Eventually, these discussions brought about an effect. Gaps continue to exist, but certain steps have been taken very recently. The Directive [(EU) 2015/849] on the prevention of the use of the financial system for the purposes of money laundering or terrorist financing has been amended also to address some of the issues of cryptocurrencies. First suggested in 2016, these amendments have been voted for by the European Parliament in April 2018. The idea was to make the 4th AML directive apply to the exchange platforms (businesses) and wallet providers. Interestingly, exchange service providers are covered by the directive only insofar they conduct exchange with fiat currencies – therefore, exchange platforms which conduct only cryptocurrency to cryptocurrency exchange will remain exempt.
Entities which are covered by the AML Directive are now obliged to employ the same AML/CTF measures and safeguards as, for instance, tax advisors or trust offices. First and foremost, of course, this implies ‘know your client’ policies which is a serious step towards de-anonymizing the cryptocurrency exchange.
On a side note, it should be remembered that the EU officially does not operate with the term “cryptocurrency”. Instead, they use Virtual currency and virtual currency schemes (VCS). First time these terms have appeared in a report by the European Central Bank in 2012, and stayed in the official European lexicon since. The amended Directive now officially defines ‘virtual currency’ as a digital representation of value, and confirms that it can be used as a means of exchange.
Next, Article 47 establishes an obligation for Member States to ensure that the exchange platforms and wallet service providers are registered (but for now, at least, there is nothing about licensing) – and through the legislation of each EU state it will eventually become a duty for the entities in question.

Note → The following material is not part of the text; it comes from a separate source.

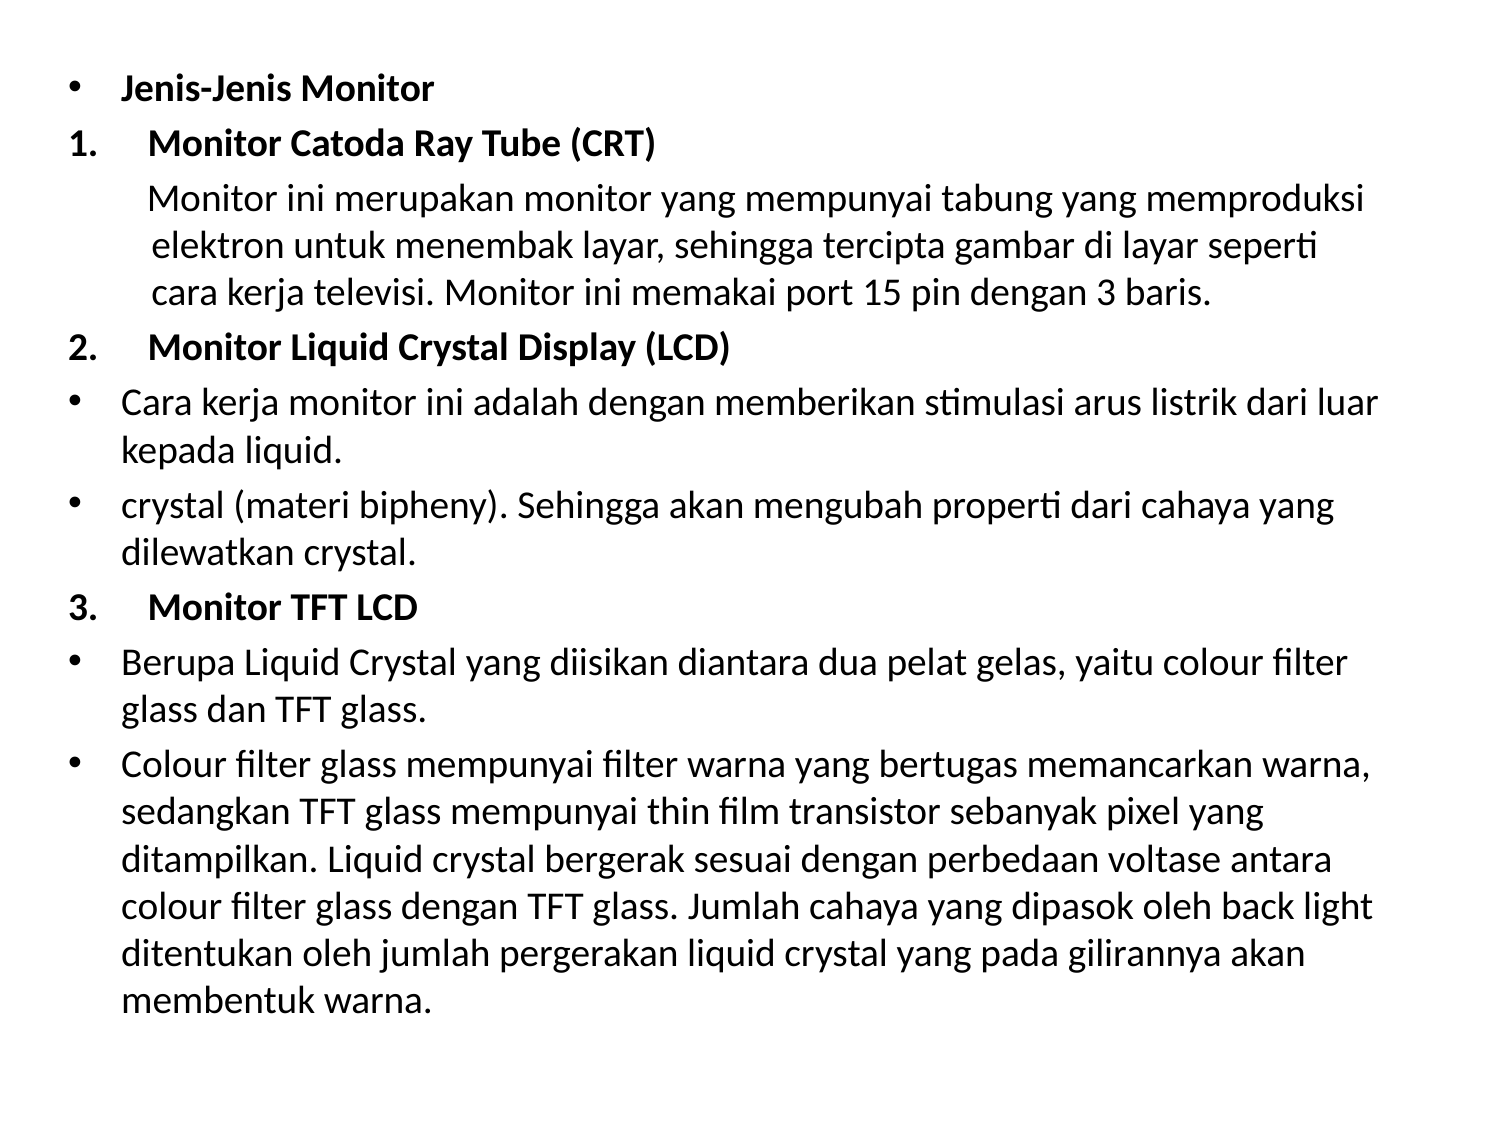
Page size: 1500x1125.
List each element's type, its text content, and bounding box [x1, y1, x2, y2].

list Jenis-Jenis Monitor Monitor Catoda Ray Tube (CRT) Monitor ini merupakan monitor yang mempunyai tabung yang memproduksi elektron untuk menembak layar, sehingga tercipta gambar di layar seperti cara kerja televisi. Monitor ini memakai port 15 pin dengan 3 baris. Monitor Liquid Crystal Display (LCD) Cara kerja monitor ini adalah dengan memberikan stimulasi arus listrik dari luar kepada liquid. crystal (materi bipheny). Sehingga akan mengubah properti dari cahaya yang dilewatkan crystal. Monitor TFT LCD Berupa Liquid Crystal yang diisikan diantara dua pelat gelas, yaitu colour filter glass dan TFT glass. Colour filter glass mempunyai filter warna yang bertugas memancarkan warna, sedangkan TFT glass mempunyai thin film transistor sebanyak pixel yang ditampilkan. Liquid crystal bergerak sesuai dengan perbedaan voltase antara colour filter glass dengan TFT glass. Jumlah cahaya yang dipasok oleh back light ditentukan oleh jumlah pergerakan liquid crystal yang pada gilirannya akan membentuk warna. [53, 54, 1404, 1059]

Finally, the General Data Protection Regulation (GDPR) applies to any service provider having customers in Europe – this includes cryptocurrency exchange platforms and wallet services, as they also work with information which falls into the scope of the regulation. For this reason, adoption of the GDPR was accompanied with heated discussions in the cryptocurrencies community and caused quite a negative reaction. Not all the providers are willing or able to comply with it. And at this moment it might be even more important from the point of view of businesses – while the amended AML Directive is yet to be reflected in laws and regulations on national level, the GDPR has already established grounds for penalizing non-compliant entities, and the amounts can be very serious.
At this moment there is no information on what supervising authority will take the responsibility for cryptocurrencies. Of course, as part of the AML Directive’s requirements, a supervising authority has to be designated by each Member State for all types of entities covered. There are no limitations or conditions for the appointment of such supervising authority, so each state will decide according to its own views on cryptocurrencies and practices in the financial area. It is most logical that these functions will be assigned to already existing supervising institutions for the financial area and/or securities market. For example, in the Netherlands it will likely be the Dutch Central Bank (DNB).
In Europe the Dutch are among the most open and vocal supporters. The Netherlands has long established itself as a forward-looking and innovative country, and cryptocurrencies are not an exception. There is the Dutch Blockchain Coalition – a partnership between the government, industry and knowledge institutions which work toward promoting a safe and responsible implementation of cryptocurrencies, opening possibilities for their use and assisting state and stakeholders with research and expertise on matters related to this technology. In May 2018 it presented the first national blockchain research agenda, and the movement is backed up by members of the royal family.